The greater Geelong region is a hotbed of sporting talent, and plenty of the Grovedale under-17s - including Indy Parish, the younger brother of Essendon AFL midfielder Darcy - have already been tipped for higher honours.
Miers reckons working with younger players has helped to reinforce the messages coming from his own coaches.
"They've taught me heaps," he says.
"I tell them things that my coaches are telling me and I realise I need to do it. I watch them go to positions where they're not getting used and it shows what I need to do when I play.
"It's really important for me to be able to tell them correct things and that they advance in their football. But it's helping me advance in mine too."
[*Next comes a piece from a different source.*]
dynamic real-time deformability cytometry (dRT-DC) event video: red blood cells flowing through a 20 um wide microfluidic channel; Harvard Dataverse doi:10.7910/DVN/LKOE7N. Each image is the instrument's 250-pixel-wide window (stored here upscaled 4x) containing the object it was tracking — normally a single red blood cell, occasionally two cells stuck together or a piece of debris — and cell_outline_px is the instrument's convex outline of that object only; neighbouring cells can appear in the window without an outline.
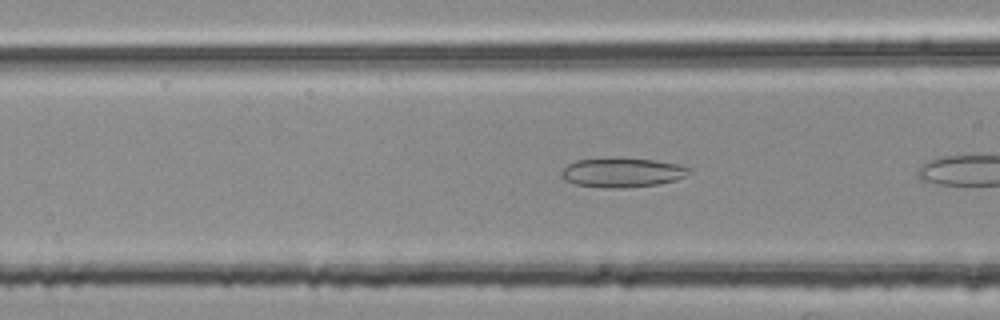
{"species": "common noctule bat (a hibernating species)", "species_latin": "Nyctalus noctula", "temperature_condition": "room temperature", "stored_images_in_passage": 8, "camera_frame_rate_fps": 3000, "um_per_image_px": 0.085, "animal": {"sex": "female", "body_mass_g": 25.1}, "frame": {"image": 1, "passage_image": 4, "time_ms": 1.0, "image_size_px": [1000, 320], "cell_outline_px": [[692, 172], [688, 176], [676, 180], [656, 184], [620, 188], [608, 188], [576, 184], [564, 180], [560, 176], [560, 172], [568, 164], [576, 160], [620, 156], [656, 160], [680, 164], [692, 168]], "centroid_in_image_um": [52.92, 14.63], "position_along_channel_um": 113.7, "area_um2": 22.48}}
Miers had his own taste of finals footy last weekend, albeit on a much bigger stage, when the Cats lost to Collingwood in front of 93,346 fans at the MCG.
"I wasn't overly happy but I don't feel I was overawed by the situation," he says.
"A few skill executions I could have done better but I feel I can impact still, and I feel I did impact on the game."
Miers is unsure whether the coaching gig at Grovedale is something he'll be able to keep up next year given his elevation to the seniors at Geelong.
The son of an entrepreneurial scientist who invented his own footy boots, Miers is also studying a diploma in business and will probably go to university next year.
But regardless of his role, he wants to stay connected to the club in the southern Geelong suburb that gave him his start.
"For me with Grovedale, it's the club that I look forward to coming back to at the end of my career," he says.
"I was lucky enough to get drafted 20 minutes up the road, if that, so it's awesome to be a part of what they're still building at the moment.
"I've got a lot of mates there in the seniors, people that I've played with. The club's in a good position and I want to help them."